## Directions for this task
Please reproduce exactly the lines that begin the listing below, up to and including the line where "text_box [1207, 302, 1591, 370]" occurs.

## Data to use
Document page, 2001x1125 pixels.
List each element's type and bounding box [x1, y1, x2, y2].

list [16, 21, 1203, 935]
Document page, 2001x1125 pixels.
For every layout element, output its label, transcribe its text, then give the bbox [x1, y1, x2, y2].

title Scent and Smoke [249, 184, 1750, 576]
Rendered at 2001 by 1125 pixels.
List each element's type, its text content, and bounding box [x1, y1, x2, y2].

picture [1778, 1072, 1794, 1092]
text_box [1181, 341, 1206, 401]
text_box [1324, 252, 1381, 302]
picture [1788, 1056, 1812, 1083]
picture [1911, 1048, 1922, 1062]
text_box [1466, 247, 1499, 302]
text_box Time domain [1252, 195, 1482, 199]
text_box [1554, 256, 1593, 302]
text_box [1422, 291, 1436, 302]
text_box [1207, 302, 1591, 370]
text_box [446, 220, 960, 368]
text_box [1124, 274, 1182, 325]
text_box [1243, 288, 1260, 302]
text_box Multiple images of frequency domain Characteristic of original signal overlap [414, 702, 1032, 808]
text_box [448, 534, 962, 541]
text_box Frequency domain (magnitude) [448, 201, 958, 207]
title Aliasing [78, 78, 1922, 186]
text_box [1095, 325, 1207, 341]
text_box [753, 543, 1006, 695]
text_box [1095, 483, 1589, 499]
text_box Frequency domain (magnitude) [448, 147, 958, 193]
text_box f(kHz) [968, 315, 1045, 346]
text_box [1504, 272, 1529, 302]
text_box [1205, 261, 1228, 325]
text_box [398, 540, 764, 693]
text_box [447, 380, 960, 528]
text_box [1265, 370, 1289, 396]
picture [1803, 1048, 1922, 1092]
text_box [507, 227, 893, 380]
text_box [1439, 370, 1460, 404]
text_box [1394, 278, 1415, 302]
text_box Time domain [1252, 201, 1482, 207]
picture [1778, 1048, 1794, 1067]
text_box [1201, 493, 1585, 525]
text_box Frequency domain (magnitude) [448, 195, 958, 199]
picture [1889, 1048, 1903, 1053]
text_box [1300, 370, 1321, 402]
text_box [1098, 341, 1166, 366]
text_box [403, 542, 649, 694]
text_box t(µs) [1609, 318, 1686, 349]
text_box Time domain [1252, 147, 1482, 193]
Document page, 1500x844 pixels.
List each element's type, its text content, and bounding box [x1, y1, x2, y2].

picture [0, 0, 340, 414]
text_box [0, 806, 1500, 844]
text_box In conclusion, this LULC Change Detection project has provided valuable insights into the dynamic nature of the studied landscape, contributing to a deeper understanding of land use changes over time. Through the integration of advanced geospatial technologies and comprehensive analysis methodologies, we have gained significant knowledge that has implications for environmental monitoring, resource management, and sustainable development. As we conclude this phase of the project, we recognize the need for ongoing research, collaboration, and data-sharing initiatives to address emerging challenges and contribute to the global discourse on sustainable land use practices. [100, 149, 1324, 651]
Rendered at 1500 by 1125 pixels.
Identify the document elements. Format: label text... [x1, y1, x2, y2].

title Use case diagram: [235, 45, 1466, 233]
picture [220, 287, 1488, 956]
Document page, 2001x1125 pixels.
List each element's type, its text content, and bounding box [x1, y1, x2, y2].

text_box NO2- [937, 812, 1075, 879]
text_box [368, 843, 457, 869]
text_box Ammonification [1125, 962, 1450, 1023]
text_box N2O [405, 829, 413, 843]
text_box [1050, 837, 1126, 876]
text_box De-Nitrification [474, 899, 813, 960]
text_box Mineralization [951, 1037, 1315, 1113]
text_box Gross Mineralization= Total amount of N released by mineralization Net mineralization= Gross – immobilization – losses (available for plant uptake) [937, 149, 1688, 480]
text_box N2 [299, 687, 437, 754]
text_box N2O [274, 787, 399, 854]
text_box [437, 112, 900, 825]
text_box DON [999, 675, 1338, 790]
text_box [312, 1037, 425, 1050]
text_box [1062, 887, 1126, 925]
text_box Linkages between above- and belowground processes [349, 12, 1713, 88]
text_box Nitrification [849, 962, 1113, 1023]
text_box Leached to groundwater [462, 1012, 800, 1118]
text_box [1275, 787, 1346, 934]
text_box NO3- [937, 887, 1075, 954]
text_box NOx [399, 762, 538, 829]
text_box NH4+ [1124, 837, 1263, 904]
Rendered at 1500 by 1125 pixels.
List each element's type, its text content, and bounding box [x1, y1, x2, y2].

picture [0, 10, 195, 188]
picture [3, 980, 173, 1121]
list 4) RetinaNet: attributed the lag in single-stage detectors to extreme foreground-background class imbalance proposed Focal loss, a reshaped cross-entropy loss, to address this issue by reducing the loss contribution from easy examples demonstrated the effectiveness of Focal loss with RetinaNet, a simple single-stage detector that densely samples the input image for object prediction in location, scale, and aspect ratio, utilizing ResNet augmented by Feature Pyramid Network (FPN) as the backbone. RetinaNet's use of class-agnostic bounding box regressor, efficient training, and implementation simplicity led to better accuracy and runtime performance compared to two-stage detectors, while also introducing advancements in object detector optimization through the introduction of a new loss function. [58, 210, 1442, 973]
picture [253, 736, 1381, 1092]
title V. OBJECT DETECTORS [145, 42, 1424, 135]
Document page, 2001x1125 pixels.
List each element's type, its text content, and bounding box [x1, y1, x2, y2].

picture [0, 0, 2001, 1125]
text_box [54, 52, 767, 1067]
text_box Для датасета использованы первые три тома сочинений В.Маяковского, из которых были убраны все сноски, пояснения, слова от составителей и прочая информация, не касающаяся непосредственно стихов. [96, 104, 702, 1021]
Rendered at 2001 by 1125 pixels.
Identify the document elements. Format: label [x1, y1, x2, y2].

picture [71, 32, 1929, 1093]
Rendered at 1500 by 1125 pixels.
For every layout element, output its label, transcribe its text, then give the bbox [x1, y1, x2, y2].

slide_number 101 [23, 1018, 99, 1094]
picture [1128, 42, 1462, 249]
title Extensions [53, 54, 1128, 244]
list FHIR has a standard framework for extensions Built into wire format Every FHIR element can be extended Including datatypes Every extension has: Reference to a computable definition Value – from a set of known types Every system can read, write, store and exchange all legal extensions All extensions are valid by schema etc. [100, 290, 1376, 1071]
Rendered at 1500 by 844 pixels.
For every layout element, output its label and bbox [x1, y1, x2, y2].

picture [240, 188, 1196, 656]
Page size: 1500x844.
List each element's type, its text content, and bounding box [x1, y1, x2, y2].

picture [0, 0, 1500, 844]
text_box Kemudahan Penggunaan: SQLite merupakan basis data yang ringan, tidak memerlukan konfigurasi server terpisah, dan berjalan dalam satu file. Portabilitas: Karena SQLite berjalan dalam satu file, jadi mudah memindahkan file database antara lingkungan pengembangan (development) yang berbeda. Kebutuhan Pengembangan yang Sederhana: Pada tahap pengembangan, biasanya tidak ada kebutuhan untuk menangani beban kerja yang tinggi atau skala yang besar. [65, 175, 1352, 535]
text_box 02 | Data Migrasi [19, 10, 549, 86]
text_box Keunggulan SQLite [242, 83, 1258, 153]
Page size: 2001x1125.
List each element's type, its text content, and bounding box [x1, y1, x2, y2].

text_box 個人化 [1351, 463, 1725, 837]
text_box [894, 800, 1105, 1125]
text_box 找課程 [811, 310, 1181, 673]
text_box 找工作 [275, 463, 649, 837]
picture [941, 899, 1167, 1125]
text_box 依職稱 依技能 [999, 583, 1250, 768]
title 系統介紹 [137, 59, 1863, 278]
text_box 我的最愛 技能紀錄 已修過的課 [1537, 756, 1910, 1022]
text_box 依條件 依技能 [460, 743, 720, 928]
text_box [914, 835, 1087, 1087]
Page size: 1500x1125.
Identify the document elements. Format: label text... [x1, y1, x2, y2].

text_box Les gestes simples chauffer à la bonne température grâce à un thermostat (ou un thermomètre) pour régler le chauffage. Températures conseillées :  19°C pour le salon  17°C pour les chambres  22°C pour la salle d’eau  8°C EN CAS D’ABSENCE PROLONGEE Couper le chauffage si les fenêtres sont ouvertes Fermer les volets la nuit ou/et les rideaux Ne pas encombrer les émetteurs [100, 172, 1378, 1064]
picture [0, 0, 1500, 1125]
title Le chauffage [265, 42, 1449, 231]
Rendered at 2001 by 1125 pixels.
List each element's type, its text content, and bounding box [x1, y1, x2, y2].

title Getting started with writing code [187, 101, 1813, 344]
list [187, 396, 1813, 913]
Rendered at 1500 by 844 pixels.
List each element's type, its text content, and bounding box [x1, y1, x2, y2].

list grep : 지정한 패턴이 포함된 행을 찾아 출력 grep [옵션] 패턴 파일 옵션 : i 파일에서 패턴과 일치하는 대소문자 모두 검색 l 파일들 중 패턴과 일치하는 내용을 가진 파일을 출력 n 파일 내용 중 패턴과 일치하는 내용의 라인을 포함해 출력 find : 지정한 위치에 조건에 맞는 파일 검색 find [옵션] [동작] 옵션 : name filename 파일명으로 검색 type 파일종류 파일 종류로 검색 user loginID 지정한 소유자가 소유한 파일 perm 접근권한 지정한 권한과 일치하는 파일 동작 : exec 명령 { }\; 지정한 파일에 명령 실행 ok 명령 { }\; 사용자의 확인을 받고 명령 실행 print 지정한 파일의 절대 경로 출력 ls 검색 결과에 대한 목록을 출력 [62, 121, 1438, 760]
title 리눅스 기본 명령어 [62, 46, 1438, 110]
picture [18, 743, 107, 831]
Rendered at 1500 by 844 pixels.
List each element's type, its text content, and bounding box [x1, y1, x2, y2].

## Task solution
Document page, 2001x1125 pixels.
List each element's type and bounding box [x1, y1, x2, y2].

list [16, 21, 1203, 935]
Document page, 2001x1125 pixels.
For every layout element, output its label, transcribe its text, then give the bbox [x1, y1, x2, y2].

title Scent and Smoke [249, 184, 1750, 576]
Rendered at 2001 by 1125 pixels.
List each element's type, its text content, and bounding box [x1, y1, x2, y2].

picture [1778, 1072, 1794, 1092]
text_box [1181, 341, 1206, 401]
text_box [1324, 252, 1381, 302]
picture [1788, 1056, 1812, 1083]
picture [1911, 1048, 1922, 1062]
text_box [1466, 247, 1499, 302]
text_box Time domain [1252, 195, 1482, 199]
text_box [1554, 256, 1593, 302]
text_box [1422, 291, 1436, 302]
text_box [1207, 302, 1591, 370]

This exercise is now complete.